1. KG-based GraphRAG (Knowledge Graph-based GraphRAG):
   • Graph Construction: A knowledge graph (KG) is constructed from text chunks using LLMs. This process involves extracting triplets of the form (head, relation, tail) from the text.
   • Retrieval Mechanism: When a query is received, entities are extracted from the query using LLMs and matched to entities within the constructed KG. The retrieval process then traverses the graph from these matched entities, gathering relevant triplets from their multi-hop neighbors.
   • Variants:
     • KG-GraphRAG (Triplets): Retrieves only the extracted (head, relation, tail) triplets.
     • KG-GraphRAG (Triplets+Text): Retrieves both the triplets and their corresponding original source text, enhancing contextual completeness.

2. Community-based GraphRAG:
   • Graph Construction: Similar to KG-based GraphRAG, an initial KG is generated from text using LLMs. Following this, hierarchical communities are formed within the graph using graph community detection algorithms. Each community is associated with a textual summary or report; lower-level communities provide detailed information, while higher-level communities offer summaries of their sub-communities. GPT-4o-mini is primarily used for graph construction.
   • Retrieval Mechanisms:
     • Community-GraphRAG (Local): This method performs a local search. Retrieval is based on entity matching between the query's extracted entities and the graph. It retrieves entities, relations, descriptions, and detailed lower-level community reports.
     • Community-GraphRAG (Global): This method performs a global search. It retrieves only high-level community summaries based on semantic similarity to the query, providing a broader, less granular overview.

3. Text-based GraphRAG (HippoRAG2):
   • Graph Construction: This method treats original text chunks as nodes in a graph.
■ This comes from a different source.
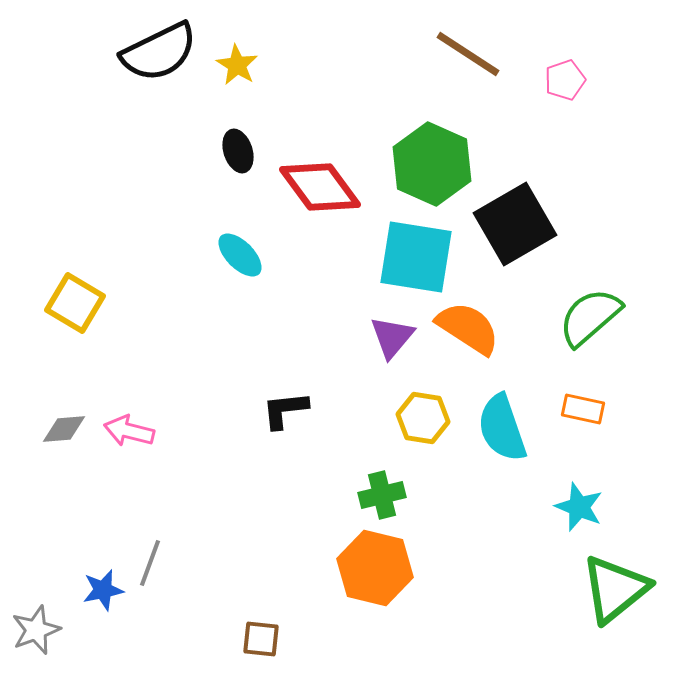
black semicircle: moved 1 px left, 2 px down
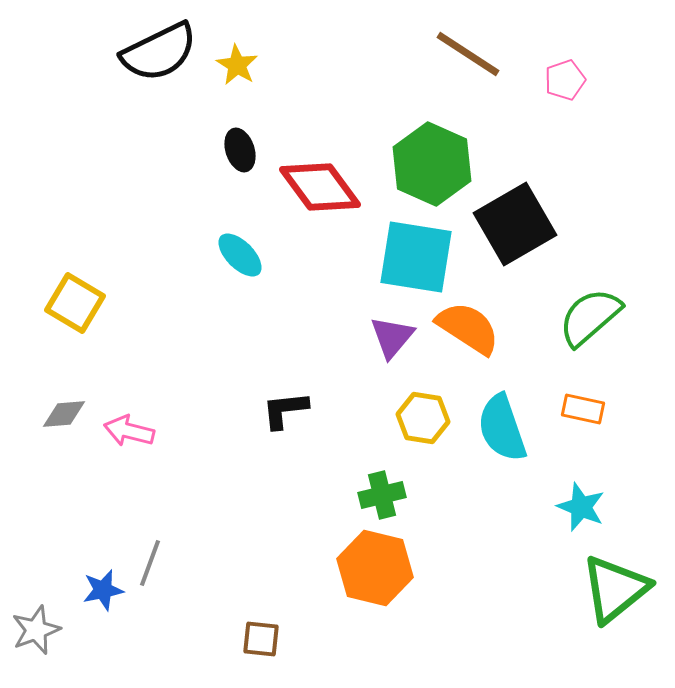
black ellipse: moved 2 px right, 1 px up
gray diamond: moved 15 px up
cyan star: moved 2 px right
A KG is constructed, where entities extracted from the text are linked back to their corresponding original text chunks.
   • Retrieval Mechanism: Entities relevant to the query are first identified within the graph. Subsequently, the original text chunks directly connected to these relevant entities are retrieved and used for generation.

Evaluation and Findings:
The paper evaluates these methods on established datasets: Natural Questions (NQ) for single-hop QA, HotPotQA and MultiHop-RAG for multi-hop QA, and NovelQA for fine-grained query types. For summarization, SQuALITY and QMSum (single-document) and ODSum-story/ODSum-meeting (multi-document) are used. Evaluation metrics include Precision, Recall, F1-score, Accuracy for QA, and ROUGE-2 and BERTScore for summarization.
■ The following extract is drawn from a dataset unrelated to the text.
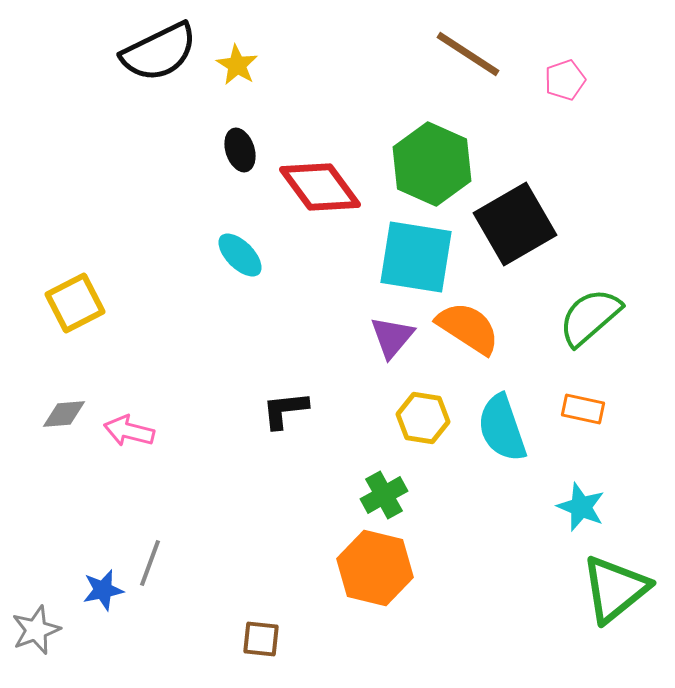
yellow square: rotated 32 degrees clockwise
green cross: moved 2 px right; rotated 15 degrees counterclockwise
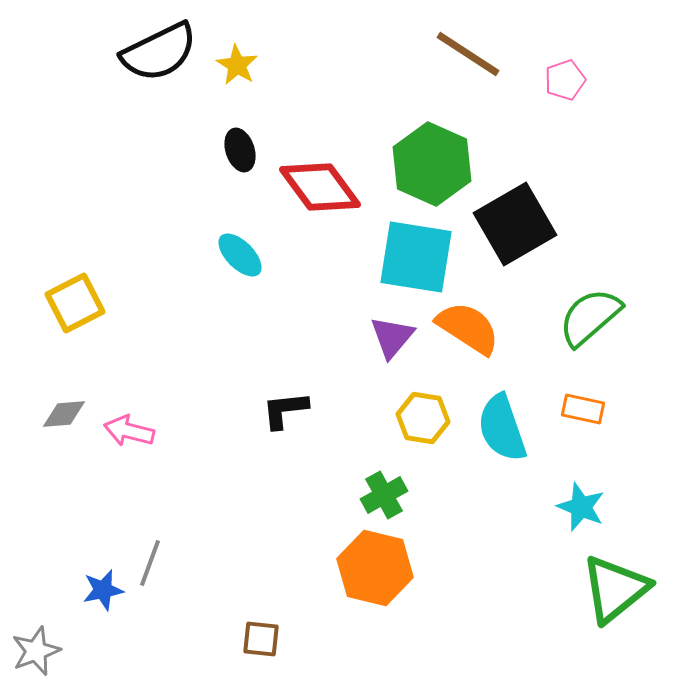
gray star: moved 21 px down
Key findings indicate that RAG excels at single-hop and fine-grained detail questions, while Community-GraphRAG (Local) demonstrates superior performance for multi-hop and reasoning-intensive QA tasks. Community-GraphRAG (Global) often struggles in QA due to loss of detail, but shows potential for queries requiring comparative or temporal understanding. KG-based GraphRAG generally underperforms in QA, attributed to incomplete entity coverage in constructed KGs.

The analysis reveals significant complementary strengths: a substantial portion of queries are answered correctly by only RAG or only GraphRAG. Building on this, the paper proposes two hybrid strategies to enhance QA performance:

4. Selection: An LLM-based classifier determines whether a query is fact-based or reasoning-based, directing it to either RAG (for facts) or GraphRAG (for reasoning) accordingly. This is more efficient.
5. Integration: Information retrieved by both RAG and GraphRAG is concatenated and fed to the generator. This typically yields higher performance but at a greater computational cost.

For query-based summarization, RAG and HippoRAG2 generally perform well as they retrieve original text, which aligns closely with human-written ground truths. KG-based GraphRAG benefits from combining triplets with their source text. Community-GraphRAG (Local) outperforms Community-GraphRAG (Global) in summarization, emphasizing the importance of detailed information.

The paper also highlights a critical limitation in current LLM-as-a-Judge evaluations for summarization, demonstrating the presence of position bias that can impact result reliability. This indicates that human-annotated metrics like ROUGE and BERTScore are still crucial for unbiased evaluation.